#### Aim of the exercise:
The required output is the line that contains "Bơm Rovatti SKD80-45/2" and every line after it, each written out exactly, up to the end of the entries.

+++ Extracted material

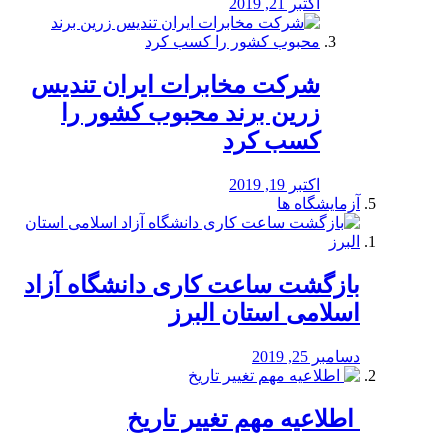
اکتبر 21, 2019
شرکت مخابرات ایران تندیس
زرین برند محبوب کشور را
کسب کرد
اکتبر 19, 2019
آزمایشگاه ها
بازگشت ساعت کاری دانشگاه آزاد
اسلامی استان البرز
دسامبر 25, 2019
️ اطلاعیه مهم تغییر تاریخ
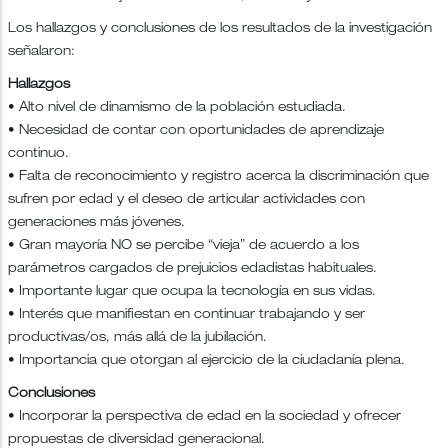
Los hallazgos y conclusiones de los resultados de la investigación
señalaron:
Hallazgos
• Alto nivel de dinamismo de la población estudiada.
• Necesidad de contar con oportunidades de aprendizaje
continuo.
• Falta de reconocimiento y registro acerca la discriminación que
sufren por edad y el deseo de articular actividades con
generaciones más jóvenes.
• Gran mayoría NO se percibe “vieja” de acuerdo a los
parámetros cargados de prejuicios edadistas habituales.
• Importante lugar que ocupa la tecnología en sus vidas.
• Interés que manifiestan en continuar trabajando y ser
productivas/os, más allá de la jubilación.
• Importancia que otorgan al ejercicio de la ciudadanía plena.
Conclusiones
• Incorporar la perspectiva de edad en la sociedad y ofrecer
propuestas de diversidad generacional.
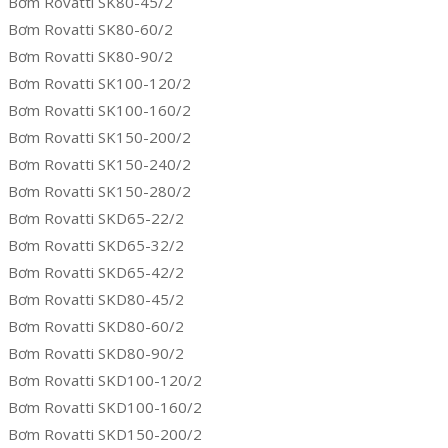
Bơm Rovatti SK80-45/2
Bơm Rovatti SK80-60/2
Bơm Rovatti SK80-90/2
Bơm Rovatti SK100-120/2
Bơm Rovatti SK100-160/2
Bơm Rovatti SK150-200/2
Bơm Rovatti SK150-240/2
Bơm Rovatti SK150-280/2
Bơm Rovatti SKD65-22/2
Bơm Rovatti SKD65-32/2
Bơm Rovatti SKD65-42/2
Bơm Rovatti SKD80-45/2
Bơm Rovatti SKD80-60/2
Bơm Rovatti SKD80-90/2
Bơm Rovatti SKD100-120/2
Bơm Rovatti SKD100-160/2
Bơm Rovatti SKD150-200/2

++++++

#### Your solution:
Bơm Rovatti SKD80-45/2
Bơm Rovatti SKD80-60/2
Bơm Rovatti SKD80-90/2
Bơm Rovatti SKD100-120/2
Bơm Rovatti SKD100-160/2
Bơm Rovatti SKD150-200/2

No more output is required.